Motherboard reported on users on Reddit who had discovered typing a series of nonsense letters into Google translate (or even just the word “dog” over and over) spat out a translation that seemed like some sort of religious prophesy. These “translations” spawned an entire Reddit of people hunting for messages — many of them creepy, several of them probably faked.
People like seeing the creepy side of the algorithm and using it as an “end is nigh” signal that somehow the machine means us harm. To combat the negativity, I’ve done my best to generate positive affirmations using nonsense text translated from Somali.
Sean Colbath, a senior scientist at BBN Technologies, told Motherboard that it might be the translator’s algorithm trying to find order in the chaos, saying; “If they tried to build a model out of that stuff, it may be that the model simply throws a hail-mary pass (pun semi-intended) and barfs out a piece of its training,” while emphasizing that he was speaking for himself rather than for his employer.

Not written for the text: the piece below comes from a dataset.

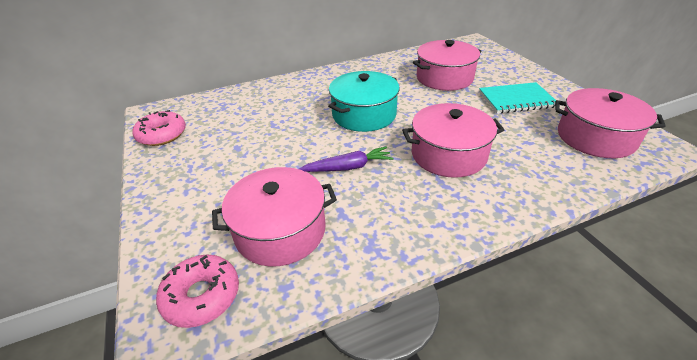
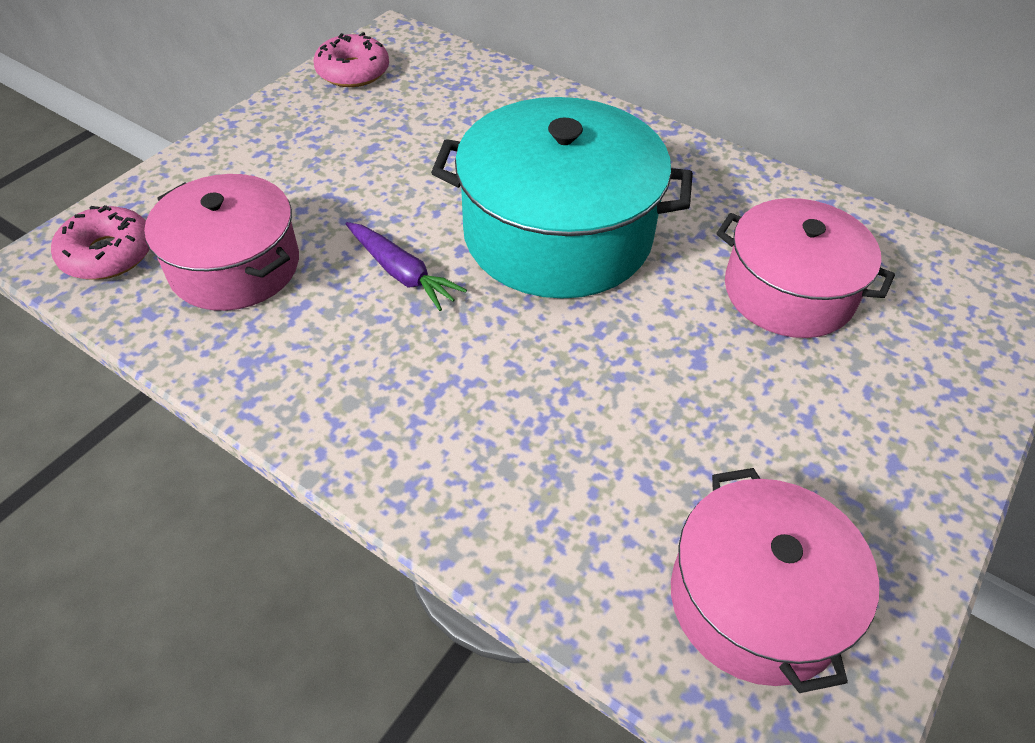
camera: 55 degrees right, 10 degrees up
turquoise pot [328,71,400,132] -> turquoise pot [431,97,693,299], size x1.54
pink pot [402,103,504,178] -> none
turquoise notebook [479,82,556,113] -> none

The interesting thing is how many of the chunks of “TranslateGate” translation seem to be pulled from documents online — some are even speculating that it might have been pulled from private messages, though Google has denied this. From Reddit;
The data theory: this theory proposes that the AI used in Google translate is taking the training data and repeating it when asked to translate the nonsense imputed
The AI theory: the AI theory says that the gibberish put in can be a broken up question or stament to ask an AI using obscure languages as a backdoor
The crawler theory: first proposed by u/Muhnamajeff, this theory explains that Google uses various little “robots” to gather website data for search results, translate may be using crawlers to gather translation data from website HTML and text
EDIT 12/25/17 — u/Muhnamajeff has proven that this could indeed be coming from private messages too. Google has yet to even acknowledge this HUGE breach in privacy. Here’s the post. https://www.reddit.com/r/TranslateGate/comments/7m4yt4/i_went_translating_for_a_bit_found_some_weird/?utm_source=reddit-android
EDIT 12/25/17 — Google has acknowledged the bug and is sure that it is not coming from private messages. you can read more about this here
Google Translate uses a method called “statistical machine translation.” Statistical machine translation is a method for interpreting languages by gathering as much text they can that is parallel between two languages. Translate then looks for patterns in those languages to find a way to translate something similar in the future. For this purpose, Google uses works that have been translated into as many languages as possible, like UN Documents and the Bible.
Some country’s bilingual texts are so few there’s not much to pull from — so when you input nonsense into the machine, the machine gives you back its best guess at what you’re statistically trying to say. Google is also working implementing Neural Machine Translation methods that can help with the accuracy of the language translation process. In the end, this isn’t really a “glitch” per se, but the machine trying to parse nonsense using all the nonsense that has come before.